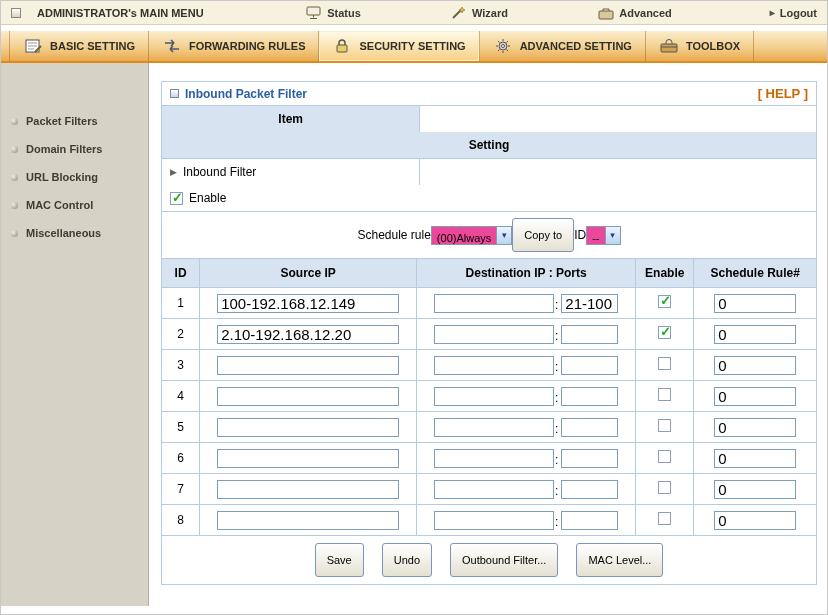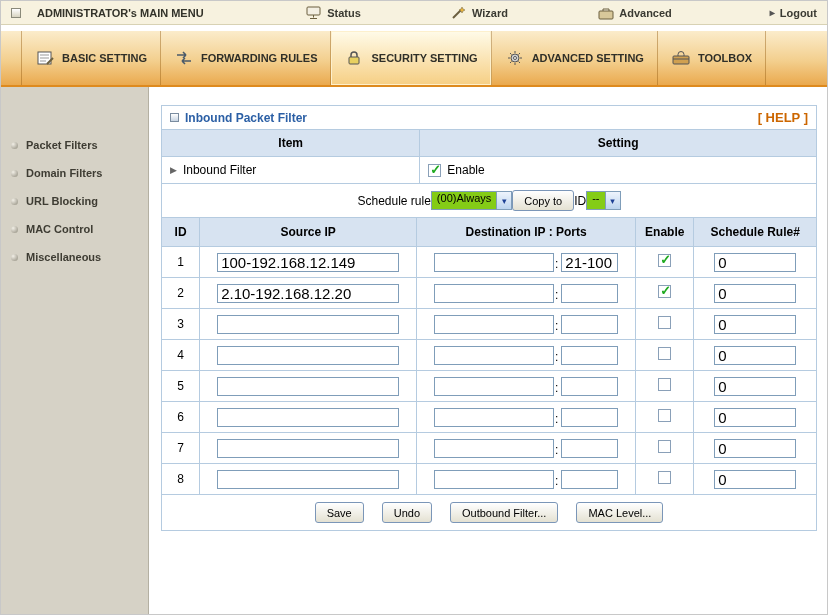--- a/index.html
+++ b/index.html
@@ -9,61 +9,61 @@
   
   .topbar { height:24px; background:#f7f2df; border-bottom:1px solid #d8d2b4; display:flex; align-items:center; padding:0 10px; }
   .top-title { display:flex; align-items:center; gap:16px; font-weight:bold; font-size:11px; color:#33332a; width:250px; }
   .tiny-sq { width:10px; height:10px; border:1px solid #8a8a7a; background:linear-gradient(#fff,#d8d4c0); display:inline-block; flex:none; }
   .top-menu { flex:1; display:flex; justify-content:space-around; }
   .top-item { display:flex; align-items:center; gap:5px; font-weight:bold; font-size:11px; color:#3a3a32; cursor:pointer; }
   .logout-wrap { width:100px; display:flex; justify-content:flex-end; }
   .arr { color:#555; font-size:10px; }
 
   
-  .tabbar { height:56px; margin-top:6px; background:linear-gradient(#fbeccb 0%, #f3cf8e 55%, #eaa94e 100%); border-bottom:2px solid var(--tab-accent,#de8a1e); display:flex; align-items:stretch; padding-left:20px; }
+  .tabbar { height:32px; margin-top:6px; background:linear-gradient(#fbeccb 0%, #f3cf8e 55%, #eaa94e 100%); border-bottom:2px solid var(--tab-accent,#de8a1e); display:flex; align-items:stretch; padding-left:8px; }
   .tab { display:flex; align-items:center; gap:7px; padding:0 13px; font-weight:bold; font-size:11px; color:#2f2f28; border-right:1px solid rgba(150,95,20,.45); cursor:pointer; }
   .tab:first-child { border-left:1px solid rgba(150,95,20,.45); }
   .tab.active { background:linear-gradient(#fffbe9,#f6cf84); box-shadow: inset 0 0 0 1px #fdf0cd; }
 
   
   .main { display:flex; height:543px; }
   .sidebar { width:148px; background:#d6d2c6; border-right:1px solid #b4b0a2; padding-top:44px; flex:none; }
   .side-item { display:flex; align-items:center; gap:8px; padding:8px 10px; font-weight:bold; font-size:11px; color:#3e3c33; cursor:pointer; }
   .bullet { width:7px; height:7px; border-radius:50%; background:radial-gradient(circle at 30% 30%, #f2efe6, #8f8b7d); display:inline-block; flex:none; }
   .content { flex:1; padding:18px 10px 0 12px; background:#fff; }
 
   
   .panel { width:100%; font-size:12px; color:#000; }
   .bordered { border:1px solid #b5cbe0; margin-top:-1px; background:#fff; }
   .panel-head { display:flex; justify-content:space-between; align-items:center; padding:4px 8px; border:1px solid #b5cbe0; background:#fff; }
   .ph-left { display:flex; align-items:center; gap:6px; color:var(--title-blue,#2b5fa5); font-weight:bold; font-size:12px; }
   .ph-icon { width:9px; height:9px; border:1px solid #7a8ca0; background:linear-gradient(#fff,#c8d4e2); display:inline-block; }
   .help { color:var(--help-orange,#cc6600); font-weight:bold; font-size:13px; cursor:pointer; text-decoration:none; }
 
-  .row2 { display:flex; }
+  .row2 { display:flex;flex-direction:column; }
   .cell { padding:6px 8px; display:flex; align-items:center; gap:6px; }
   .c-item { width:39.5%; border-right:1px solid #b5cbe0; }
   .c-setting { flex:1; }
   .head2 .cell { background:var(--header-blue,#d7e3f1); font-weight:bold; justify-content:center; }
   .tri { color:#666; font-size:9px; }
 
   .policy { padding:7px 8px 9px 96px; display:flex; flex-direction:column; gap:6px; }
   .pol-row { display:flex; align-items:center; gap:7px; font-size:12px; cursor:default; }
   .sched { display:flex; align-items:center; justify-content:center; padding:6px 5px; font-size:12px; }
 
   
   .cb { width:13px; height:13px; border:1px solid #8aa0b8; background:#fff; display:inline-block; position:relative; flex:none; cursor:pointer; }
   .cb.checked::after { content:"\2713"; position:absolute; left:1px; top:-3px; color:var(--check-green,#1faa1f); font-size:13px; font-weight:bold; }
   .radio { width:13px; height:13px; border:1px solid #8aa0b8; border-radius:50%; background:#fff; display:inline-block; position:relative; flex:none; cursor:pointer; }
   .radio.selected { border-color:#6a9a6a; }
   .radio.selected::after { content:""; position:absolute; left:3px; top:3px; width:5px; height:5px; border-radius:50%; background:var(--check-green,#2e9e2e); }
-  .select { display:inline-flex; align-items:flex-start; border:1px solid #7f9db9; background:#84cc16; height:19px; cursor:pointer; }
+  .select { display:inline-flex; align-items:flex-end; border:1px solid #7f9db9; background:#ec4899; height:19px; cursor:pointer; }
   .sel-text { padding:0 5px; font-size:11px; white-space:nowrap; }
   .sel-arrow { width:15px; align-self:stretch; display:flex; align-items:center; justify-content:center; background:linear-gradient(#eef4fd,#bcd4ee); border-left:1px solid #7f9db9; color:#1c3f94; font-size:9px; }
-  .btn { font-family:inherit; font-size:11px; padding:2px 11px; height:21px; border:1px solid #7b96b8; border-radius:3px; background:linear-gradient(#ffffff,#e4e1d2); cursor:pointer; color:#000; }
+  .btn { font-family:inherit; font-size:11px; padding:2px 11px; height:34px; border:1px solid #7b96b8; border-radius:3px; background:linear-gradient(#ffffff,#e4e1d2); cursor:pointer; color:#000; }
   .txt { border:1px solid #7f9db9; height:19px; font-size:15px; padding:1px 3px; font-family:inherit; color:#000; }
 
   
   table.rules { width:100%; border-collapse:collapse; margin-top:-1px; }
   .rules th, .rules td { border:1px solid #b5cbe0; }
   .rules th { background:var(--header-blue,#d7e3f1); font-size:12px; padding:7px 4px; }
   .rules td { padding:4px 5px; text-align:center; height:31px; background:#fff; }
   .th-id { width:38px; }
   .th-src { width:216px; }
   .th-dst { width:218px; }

> **YOUR OBJECTIVE**:
Using the records above, copy word for word the line with "width:10px; height:10px; border:1px", the line with "width:148px; background:#d6d2c6; border-right:1px", and every line between them.

> **ANSWER AREA**:
   .tiny-sq { width:10px; height:10px; border:1px solid #8a8a7a; background:linear-gradient(#fff,#d8d4c0); display:inline-block; flex:none; }
   .top-menu { flex:1; display:flex; justify-content:space-around; }
   .top-item { display:flex; align-items:center; gap:5px; font-weight:bold; font-size:11px; color:#3a3a32; cursor:pointer; }
   .logout-wrap { width:100px; display:flex; justify-content:flex-end; }
   .arr { color:#555; font-size:10px; }
 
   
-  .tabbar { height:56px; margin-top:6px; background:linear-gradient(#fbeccb 0%, #f3cf8e 55%, #eaa94e 100%); border-bottom:2px solid var(--tab-accent,#de8a1e); display:flex; align-items:stretch; padding-left:20px; }
+  .tabbar { height:32px; margin-top:6px; background:linear-gradient(#fbeccb 0%, #f3cf8e 55%, #eaa94e 100%); border-bottom:2px solid var(--tab-accent,#de8a1e); display:flex; align-items:stretch; padding-left:8px; }
   .tab { display:flex; align-items:center; gap:7px; padding:0 13px; font-weight:bold; font-size:11px; color:#2f2f28; border-right:1px solid rgba(150,95,20,.45); cursor:pointer; }
   .tab:first-child { border-left:1px solid rgba(150,95,20,.45); }
   .tab.active { background:linear-gradient(#fffbe9,#f6cf84); box-shadow: inset 0 0 0 1px #fdf0cd; }
 
   
   .main { display:flex; height:543px; }
   .sidebar { width:148px; background:#d6d2c6; border-right:1px solid #b4b0a2; padding-top:44px; flex:none; }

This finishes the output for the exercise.